DATA RECORDS
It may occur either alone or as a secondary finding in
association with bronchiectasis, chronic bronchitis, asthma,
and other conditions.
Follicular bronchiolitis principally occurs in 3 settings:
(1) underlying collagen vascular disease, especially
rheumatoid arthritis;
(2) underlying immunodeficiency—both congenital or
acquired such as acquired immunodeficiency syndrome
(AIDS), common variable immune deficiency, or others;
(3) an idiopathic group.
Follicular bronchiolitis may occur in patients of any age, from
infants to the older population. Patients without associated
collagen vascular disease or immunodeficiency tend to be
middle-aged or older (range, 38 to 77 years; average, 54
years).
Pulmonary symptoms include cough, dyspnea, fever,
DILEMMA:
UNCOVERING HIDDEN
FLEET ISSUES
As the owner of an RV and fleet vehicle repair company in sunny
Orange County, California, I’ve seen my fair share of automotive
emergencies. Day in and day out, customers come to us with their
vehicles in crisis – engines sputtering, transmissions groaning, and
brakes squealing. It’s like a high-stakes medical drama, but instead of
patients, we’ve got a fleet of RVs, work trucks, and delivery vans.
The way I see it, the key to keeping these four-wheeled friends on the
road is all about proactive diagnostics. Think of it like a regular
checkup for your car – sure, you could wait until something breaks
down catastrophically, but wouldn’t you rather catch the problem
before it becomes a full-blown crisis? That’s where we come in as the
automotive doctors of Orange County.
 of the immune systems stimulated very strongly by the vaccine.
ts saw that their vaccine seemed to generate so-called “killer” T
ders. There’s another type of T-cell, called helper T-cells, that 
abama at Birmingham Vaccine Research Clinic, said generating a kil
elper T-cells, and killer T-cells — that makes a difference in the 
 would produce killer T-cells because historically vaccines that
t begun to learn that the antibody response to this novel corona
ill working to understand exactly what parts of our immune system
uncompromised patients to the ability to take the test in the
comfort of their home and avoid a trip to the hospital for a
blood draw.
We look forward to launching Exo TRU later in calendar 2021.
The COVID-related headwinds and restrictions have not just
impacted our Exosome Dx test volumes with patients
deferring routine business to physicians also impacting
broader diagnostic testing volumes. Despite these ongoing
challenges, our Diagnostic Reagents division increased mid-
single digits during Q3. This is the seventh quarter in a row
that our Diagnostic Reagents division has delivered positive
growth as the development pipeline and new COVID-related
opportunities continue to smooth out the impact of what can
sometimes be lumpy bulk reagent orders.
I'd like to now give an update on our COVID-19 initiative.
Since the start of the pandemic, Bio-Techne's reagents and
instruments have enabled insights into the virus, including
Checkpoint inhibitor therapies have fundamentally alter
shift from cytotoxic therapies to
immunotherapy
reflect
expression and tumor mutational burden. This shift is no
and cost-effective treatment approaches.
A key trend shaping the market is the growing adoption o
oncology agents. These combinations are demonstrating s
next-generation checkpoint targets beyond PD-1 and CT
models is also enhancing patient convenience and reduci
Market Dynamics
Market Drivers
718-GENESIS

YOUR OBJECTIVE
Return an exact copy of the listing above, complete in every line.

SOLUTION TO THIS TASK
It may occur either alone or as a secondary finding in
association with bronchiectasis, chronic bronchitis, asthma,
and other conditions.
Follicular bronchiolitis principally occurs in 3 settings:
(1) underlying collagen vascular disease, especially
rheumatoid arthritis;
(2) underlying immunodeficiency—both congenital or
acquired such as acquired immunodeficiency syndrome
(AIDS), common variable immune deficiency, or others;
(3) an idiopathic group.
Follicular bronchiolitis may occur in patients of any age, from
infants to the older population. Patients without associated
collagen vascular disease or immunodeficiency tend to be
middle-aged or older (range, 38 to 77 years; average, 54
years).
Pulmonary symptoms include cough, dyspnea, fever,
DILEMMA:
UNCOVERING HIDDEN
FLEET ISSUES
As the owner of an RV and fleet vehicle repair company in sunny
Orange County, California, I’ve seen my fair share of automotive
emergencies. Day in and day out, customers come to us with their
vehicles in crisis – engines sputtering, transmissions groaning, and
brakes squealing. It’s like a high-stakes medical drama, but instead of
patients, we’ve got a fleet of RVs, work trucks, and delivery vans.
The way I see it, the key to keeping these four-wheeled friends on the
road is all about proactive diagnostics. Think of it like a regular
checkup for your car – sure, you could wait until something breaks
down catastrophically, but wouldn’t you rather catch the problem
before it becomes a full-blown crisis? That’s where we come in as the
automotive doctors of Orange County.
 of the immune systems stimulated very strongly by the vaccine.
ts saw that their vaccine seemed to generate so-called “killer” T
ders. There’s another type of T-cell, called helper T-cells, that 
abama at Birmingham Vaccine Research Clinic, said generating a kil
elper T-cells, and killer T-cells — that makes a difference in the 
 would produce killer T-cells because historically vaccines that
t begun to learn that the antibody response to this novel corona
ill working to understand exactly what parts of our immune system
uncompromised patients to the ability to take the test in the
comfort of their home and avoid a trip to the hospital for a
blood draw.
We look forward to launching Exo TRU later in calendar 2021.
The COVID-related headwinds and restrictions have not just
impacted our Exosome Dx test volumes with patients
deferring routine business to physicians also impacting
broader diagnostic testing volumes. Despite these ongoing
challenges, our Diagnostic Reagents division increased mid-
single digits during Q3. This is the seventh quarter in a row
that our Diagnostic Reagents division has delivered positive
growth as the development pipeline and new COVID-related
opportunities continue to smooth out the impact of what can
sometimes be lumpy bulk reagent orders.
I'd like to now give an update on our COVID-19 initiative.
Since the start of the pandemic, Bio-Techne's reagents and
instruments have enabled insights into the virus, including
Checkpoint inhibitor therapies have fundamentally alter
shift from cytotoxic therapies to
immunotherapy
reflect
expression and tumor mutational burden. This shift is no
and cost-effective treatment approaches.
A key trend shaping the market is the growing adoption o
oncology agents. These combinations are demonstrating s
next-generation checkpoint targets beyond PD-1 and CT
models is also enhancing patient convenience and reduci
Market Dynamics
Market Drivers
718-GENESIS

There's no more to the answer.